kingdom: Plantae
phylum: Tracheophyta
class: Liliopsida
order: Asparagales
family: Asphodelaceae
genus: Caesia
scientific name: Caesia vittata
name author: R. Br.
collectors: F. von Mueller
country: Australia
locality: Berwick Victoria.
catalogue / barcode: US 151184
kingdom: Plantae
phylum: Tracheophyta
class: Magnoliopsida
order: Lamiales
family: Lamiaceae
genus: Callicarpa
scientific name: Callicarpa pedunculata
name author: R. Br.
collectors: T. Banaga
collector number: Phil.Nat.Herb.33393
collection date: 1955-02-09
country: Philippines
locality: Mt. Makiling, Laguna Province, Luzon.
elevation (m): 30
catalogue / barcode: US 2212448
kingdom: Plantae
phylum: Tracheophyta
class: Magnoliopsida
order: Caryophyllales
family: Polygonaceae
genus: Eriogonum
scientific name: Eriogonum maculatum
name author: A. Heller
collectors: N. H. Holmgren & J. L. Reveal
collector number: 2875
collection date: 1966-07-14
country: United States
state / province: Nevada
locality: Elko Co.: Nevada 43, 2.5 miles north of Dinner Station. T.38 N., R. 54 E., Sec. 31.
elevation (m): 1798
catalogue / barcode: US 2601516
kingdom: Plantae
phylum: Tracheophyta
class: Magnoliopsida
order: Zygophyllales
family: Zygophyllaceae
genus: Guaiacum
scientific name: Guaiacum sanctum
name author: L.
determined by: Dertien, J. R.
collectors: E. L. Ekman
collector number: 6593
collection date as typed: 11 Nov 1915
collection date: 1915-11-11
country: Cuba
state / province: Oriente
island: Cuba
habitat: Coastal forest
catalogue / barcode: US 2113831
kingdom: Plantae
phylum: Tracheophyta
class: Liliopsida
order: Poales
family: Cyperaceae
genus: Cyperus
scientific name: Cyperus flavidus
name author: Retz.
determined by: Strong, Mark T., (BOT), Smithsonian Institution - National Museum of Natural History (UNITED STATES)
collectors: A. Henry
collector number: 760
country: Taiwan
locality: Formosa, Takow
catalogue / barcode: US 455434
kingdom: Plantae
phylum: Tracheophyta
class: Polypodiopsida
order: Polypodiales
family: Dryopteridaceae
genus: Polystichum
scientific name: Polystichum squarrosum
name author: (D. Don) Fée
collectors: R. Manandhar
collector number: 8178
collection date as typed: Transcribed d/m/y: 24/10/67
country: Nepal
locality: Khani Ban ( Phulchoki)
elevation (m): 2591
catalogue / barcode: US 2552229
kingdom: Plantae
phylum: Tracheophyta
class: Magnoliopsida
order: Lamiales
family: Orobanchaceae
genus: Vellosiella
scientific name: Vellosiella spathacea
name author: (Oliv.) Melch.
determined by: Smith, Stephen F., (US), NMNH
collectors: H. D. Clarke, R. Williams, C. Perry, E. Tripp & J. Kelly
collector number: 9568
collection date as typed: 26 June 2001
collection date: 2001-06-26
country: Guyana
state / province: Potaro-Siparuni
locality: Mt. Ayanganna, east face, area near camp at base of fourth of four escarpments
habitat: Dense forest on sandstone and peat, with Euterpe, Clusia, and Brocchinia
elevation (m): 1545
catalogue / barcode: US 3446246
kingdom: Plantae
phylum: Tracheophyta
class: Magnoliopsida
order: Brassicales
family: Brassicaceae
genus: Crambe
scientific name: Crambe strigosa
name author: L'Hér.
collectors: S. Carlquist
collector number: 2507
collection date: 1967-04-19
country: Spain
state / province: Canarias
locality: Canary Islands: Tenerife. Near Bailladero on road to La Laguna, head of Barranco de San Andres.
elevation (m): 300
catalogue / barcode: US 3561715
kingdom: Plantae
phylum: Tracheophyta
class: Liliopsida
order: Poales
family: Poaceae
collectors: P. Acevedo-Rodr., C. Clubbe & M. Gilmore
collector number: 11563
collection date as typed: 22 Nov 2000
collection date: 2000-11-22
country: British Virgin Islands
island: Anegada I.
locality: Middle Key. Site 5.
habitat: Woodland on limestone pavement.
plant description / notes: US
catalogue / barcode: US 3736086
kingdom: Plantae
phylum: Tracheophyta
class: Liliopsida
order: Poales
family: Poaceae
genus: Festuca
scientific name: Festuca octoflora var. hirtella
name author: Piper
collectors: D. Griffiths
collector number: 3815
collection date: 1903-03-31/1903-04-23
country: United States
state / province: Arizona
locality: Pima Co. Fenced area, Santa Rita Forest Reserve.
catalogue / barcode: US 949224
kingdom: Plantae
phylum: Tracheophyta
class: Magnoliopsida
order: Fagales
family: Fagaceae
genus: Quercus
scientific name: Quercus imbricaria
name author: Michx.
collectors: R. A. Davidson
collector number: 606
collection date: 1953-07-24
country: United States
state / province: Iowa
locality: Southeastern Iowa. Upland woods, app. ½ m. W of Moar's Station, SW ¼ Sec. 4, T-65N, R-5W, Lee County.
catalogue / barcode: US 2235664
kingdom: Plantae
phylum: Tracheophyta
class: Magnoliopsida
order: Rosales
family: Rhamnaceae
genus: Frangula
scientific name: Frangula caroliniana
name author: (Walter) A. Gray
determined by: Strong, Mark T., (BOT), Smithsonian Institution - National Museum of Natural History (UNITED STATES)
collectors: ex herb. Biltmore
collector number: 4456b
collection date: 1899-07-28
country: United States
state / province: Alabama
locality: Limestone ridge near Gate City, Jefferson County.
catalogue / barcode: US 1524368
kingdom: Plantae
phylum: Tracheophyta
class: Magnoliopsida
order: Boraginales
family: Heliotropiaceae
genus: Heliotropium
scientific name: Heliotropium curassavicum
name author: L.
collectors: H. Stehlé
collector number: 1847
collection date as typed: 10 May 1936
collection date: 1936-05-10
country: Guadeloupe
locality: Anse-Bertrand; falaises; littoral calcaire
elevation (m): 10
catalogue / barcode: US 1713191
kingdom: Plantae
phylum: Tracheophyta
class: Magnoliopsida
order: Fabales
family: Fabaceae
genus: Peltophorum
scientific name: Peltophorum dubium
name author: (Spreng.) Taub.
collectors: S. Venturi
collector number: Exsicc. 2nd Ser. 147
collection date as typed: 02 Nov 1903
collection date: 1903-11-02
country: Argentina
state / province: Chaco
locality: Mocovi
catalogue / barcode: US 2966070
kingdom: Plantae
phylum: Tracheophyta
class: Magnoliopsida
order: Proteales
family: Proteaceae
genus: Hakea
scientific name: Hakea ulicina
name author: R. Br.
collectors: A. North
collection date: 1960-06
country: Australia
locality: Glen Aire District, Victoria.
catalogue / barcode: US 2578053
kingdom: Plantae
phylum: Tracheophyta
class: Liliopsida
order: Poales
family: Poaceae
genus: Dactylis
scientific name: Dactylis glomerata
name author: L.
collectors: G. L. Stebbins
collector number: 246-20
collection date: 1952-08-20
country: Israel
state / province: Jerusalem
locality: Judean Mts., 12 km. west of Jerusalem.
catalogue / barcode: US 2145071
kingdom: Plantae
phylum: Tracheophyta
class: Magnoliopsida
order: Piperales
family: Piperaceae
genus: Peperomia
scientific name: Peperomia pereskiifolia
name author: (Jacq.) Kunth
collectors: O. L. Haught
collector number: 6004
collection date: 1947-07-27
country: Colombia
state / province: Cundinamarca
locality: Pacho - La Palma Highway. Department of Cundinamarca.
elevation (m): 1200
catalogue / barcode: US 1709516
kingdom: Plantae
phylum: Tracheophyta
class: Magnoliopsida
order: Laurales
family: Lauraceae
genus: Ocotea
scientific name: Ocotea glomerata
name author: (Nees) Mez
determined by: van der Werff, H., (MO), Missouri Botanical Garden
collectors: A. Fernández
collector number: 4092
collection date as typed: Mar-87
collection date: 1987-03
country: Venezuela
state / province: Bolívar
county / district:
========================================
Rewrite every line of the listing above as a numbered list, leaving out any blank lines.

1. kingdom: Plantae
2. phylum: Tracheophyta
3. class: Liliopsida
4. order: Asparagales
5. family: Asphodelaceae
6. genus: Caesia
7. scientific name: Caesia vittata
8. name author: R. Br.
9. collectors: F. von Mueller
10. country: Australia
11. locality: Berwick Victoria.
12. catalogue / barcode: US 151184
13. kingdom: Plantae
14. phylum: Tracheophyta
15. class: Magnoliopsida
16. order: Lamiales
17. family: Lamiaceae
18. genus: Callicarpa
19. scientific name: Callicarpa pedunculata
20. name author: R. Br.
21. collectors: T. Banaga
22. collector number: Phil.Nat.Herb.33393
23. collection date: 1955-02-09
24. country: Philippines
25. locality: Mt. Makiling, Laguna Province, Luzon.
26. elevation (m): 30
27. catalogue / barcode: US 2212448
28. kingdom: Plantae
29. phylum: Tracheophyta
30. class: Magnoliopsida
31. order: Caryophyllales
32. family: Polygonaceae
33. genus: Eriogonum
34. scientific name: Eriogonum maculatum
35. name author: A. Heller
36. collectors: N. H. Holmgren & J. L. Reveal
37. collector number: 2875
38. collection date: 1966-07-14
39. country: United States
40. state / province: Nevada
41. locality: Elko Co.: Nevada 43, 2.5 miles north of Dinner Station. T.38 N., R. 54 E., Sec. 31.
42. elevation (m): 1798
43. catalogue / barcode: US 2601516
44. kingdom: Plantae
45. phylum: Tracheophyta
46. class: Magnoliopsida
47. order: Zygophyllales
48. family: Zygophyllaceae
49. genus: Guaiacum
50. scientific name: Guaiacum sanctum
51. name author: L.
52. determined by: Dertien, J. R.
53. collectors: E. L. Ekman
54. collector number: 6593
55. collection date as typed: 11 Nov 1915
56. collection date: 1915-11-11
57. country: Cuba
58. state / province: Oriente
59. island: Cuba
60. habitat: Coastal forest
61. catalogue / barcode: US 2113831
62. kingdom: Plantae
63. phylum: Tracheophyta
64. class: Liliopsida
65. order: Poales
66. family: Cyperaceae
67. genus: Cyperus
68. scientific name: Cyperus flavidus
69. name author: Retz.
70. determined by: Strong, Mark T., (BOT), Smithsonian Institution - National Museum of Natural History (UNITED STATES)
71. collectors: A. Henry
72. collector number: 760
73. country: Taiwan
74. locality: Formosa, Takow
75. catalogue / barcode: US 455434
76. kingdom: Plantae
77. phylum: Tracheophyta
78. class: Polypodiopsida
79. order: Polypodiales
80. family: Dryopteridaceae
81. genus: Polystichum
82. scientific name: Polystichum squarrosum
83. name author: (D. Don) Fée
84. collectors: R. Manandhar
85. collector number: 8178
86. collection date as typed: Transcribed d/m/y: 24/10/67
87. country: Nepal
88. locality: Khani Ban ( Phulchoki)
89. elevation (m): 2591
90. catalogue / barcode: US 2552229
91. kingdom: Plantae
92. phylum: Tracheophyta
93. class: Magnoliopsida
94. order: Lamiales
95. family: Orobanchaceae
96. genus: Vellosiella
97. scientific name: Vellosiella spathacea
98. name author: (Oliv.) Melch.
99. determined by: Smith, Stephen F., (US), NMNH
100. collectors: H. D. Clarke, R. Williams, C. Perry, E. Tripp & J. Kelly
101. collector number: 9568
102. collection date as typed: 26 June 2001
103. collection date: 2001-06-26
104. country: Guyana
105. state / province: Potaro-Siparuni
106. locality: Mt. Ayanganna, east face, area near camp at base of fourth of four escarpments
107. habitat: Dense forest on sandstone and peat, with Euterpe, Clusia, and Brocchinia
108. elevation (m): 1545
109. catalogue / barcode: US 3446246
110. kingdom: Plantae
111. phylum: Tracheophyta
112. class: Magnoliopsida
113. order: Brassicales
114. family: Brassicaceae
115. genus: Crambe
116. scientific name: Crambe strigosa
117. name author: L'Hér.
118. collectors: S. Carlquist
119. collector number: 2507
120. collection date: 1967-04-19
121. country: Spain
122. state / province: Canarias
123. locality: Canary Islands: Tenerife. Near Bailladero on road to La Laguna, head of Barranco de San Andres.
124. elevation (m): 300
125. catalogue / barcode: US 3561715
126. kingdom: Plantae
127. phylum: Tracheophyta
128. class: Liliopsida
129. order: Poales
130. family: Poaceae
131. collectors: P. Acevedo-Rodr., C. Clubbe & M. Gilmore
132. collector number: 11563
133. collection date as typed: 22 Nov 2000
134. collection date: 2000-11-22
135. country: British Virgin Islands
136. island: Anegada I.
137. locality: Middle Key. Site 5.
138. habitat: Woodland on limestone pavement.
139. plant description / notes: US
140. catalogue / barcode: US 3736086
141. kingdom: Plantae
142. phylum: Tracheophyta
143. class: Liliopsida
144. order: Poales
145. family: Poaceae
146. genus: Festuca
147. scientific name: Festuca octoflora var. hirtella
148. name author: Piper
149. collectors: D. Griffiths
150. collector number: 3815
151. collection date: 1903-03-31/1903-04-23
152. country: United States
153. state / province: Arizona
154. locality: Pima Co. Fenced area, Santa Rita Forest Reserve.
155. catalogue / barcode: US 949224
156. kingdom: Plantae
157. phylum: Tracheophyta
158. class: Magnoliopsida
159. order: Fagales
160. family: Fagaceae
161. genus: Quercus
162. scientific name: Quercus imbricaria
163. name author: Michx.
164. collectors: R. A. Davidson
165. collector number: 606
166. collection date: 1953-07-24
167. country: United States
168. state / province: Iowa
169. locality: Southeastern Iowa. Upland woods, app. ½ m. W of Moar's Station, SW ¼ Sec. 4, T-65N, R-5W, Lee County.
170. catalogue / barcode: US 2235664
171. kingdom: Plantae
172. phylum: Tracheophyta
173. class: Magnoliopsida
174. order: Rosales
175. family: Rhamnaceae
176. genus: Frangula
177. scientific name: Frangula caroliniana
178. name author: (Walter) A. Gray
179. determined by: Strong, Mark T., (BOT), Smithsonian Institution - National Museum of Natural History (UNITED STATES)
180. collectors: ex herb. Biltmore
181. collector number: 4456b
182. collection date: 1899-07-28
183. country: United States
184. state / province: Alabama
185. locality: Limestone ridge near Gate City, Jefferson County.
186. catalogue / barcode: US 1524368
187. kingdom: Plantae
188. phylum: Tracheophyta
189. class: Magnoliopsida
190. order: Boraginales
191. family: Heliotropiaceae
192. genus: Heliotropium
193. scientific name: Heliotropium curassavicum
194. name author: L.
195. collectors: H. Stehlé
196. collector number: 1847
197. collection date as typed: 10 May 1936
198. collection date: 1936-05-10
199. country: Guadeloupe
200. locality: Anse-Bertrand; falaises; littoral calcaire
201. elevation (m): 10
202. catalogue / barcode: US 1713191
203. kingdom: Plantae
204. phylum: Tracheophyta
205. class: Magnoliopsida
206. order: Fabales
207. family: Fabaceae
208. genus: Peltophorum
209. scientific name: Peltophorum dubium
210. name author: (Spreng.) Taub.
211. collectors: S. Venturi
212. collector number: Exsicc. 2nd Ser. 147
213. collection date as typed: 02 Nov 1903
214. collection date: 1903-11-02
215. country: Argentina
216. state / province: Chaco
217. locality: Mocovi
218. catalogue / barcode: US 2966070
219. kingdom: Plantae
220. phylum: Tracheophyta
221. class: Magnoliopsida
222. order: Proteales
223. family: Proteaceae
224. genus: Hakea
225. scientific name: Hakea ulicina
226. name author: R. Br.
227. collectors: A. North
228. collection date: 1960-06
229. country: Australia
230. locality: Glen Aire District, Victoria.
231. catalogue / barcode: US 2578053
232. kingdom: Plantae
233. phylum: Tracheophyta
234. class: Liliopsida
235. order: Poales
236. family: Poaceae
237. genus: Dactylis
238. scientific name: Dactylis glomerata
239. name author: L.
240. collectors: G. L. Stebbins
241. collector number: 246-20
242. collection date: 1952-08-20
243. country: Israel
244. state / province: Jerusalem
245. locality: Judean Mts., 12 km. west of Jerusalem.
246. catalogue / barcode: US 2145071
247. kingdom: Plantae
248. phylum: Tracheophyta
249. class: Magnoliopsida
250. order: Piperales
251. family: Piperaceae
252. genus: Peperomia
253. scientific name: Peperomia pereskiifolia
254. name author: (Jacq.) Kunth
255. collectors: O. L. Haught
256. collector number: 6004
257. collection date: 1947-07-27
258. country: Colombia
259. state / province: Cundinamarca
260. locality: Pacho - La Palma Highway. Department of Cundinamarca.
261. elevation (m): 1200
262. catalogue / barcode: US 1709516
263. kingdom: Plantae
264. phylum: Tracheophyta
265. class: Magnoliopsida
266. order: Laurales
267. family: Lauraceae
268. genus: Ocotea
269. scientific name: Ocotea glomerata
270. name author: (Nees) Mez
271. determined by: van der Werff, H., (MO), Missouri Botanical Garden
272. collectors: A. Fernández
273. collector number: 4092
274. collection date as typed: Mar-87
275. collection date: 1987-03
276. country: Venezuela
277. state / province: Bolívar
278. county / district:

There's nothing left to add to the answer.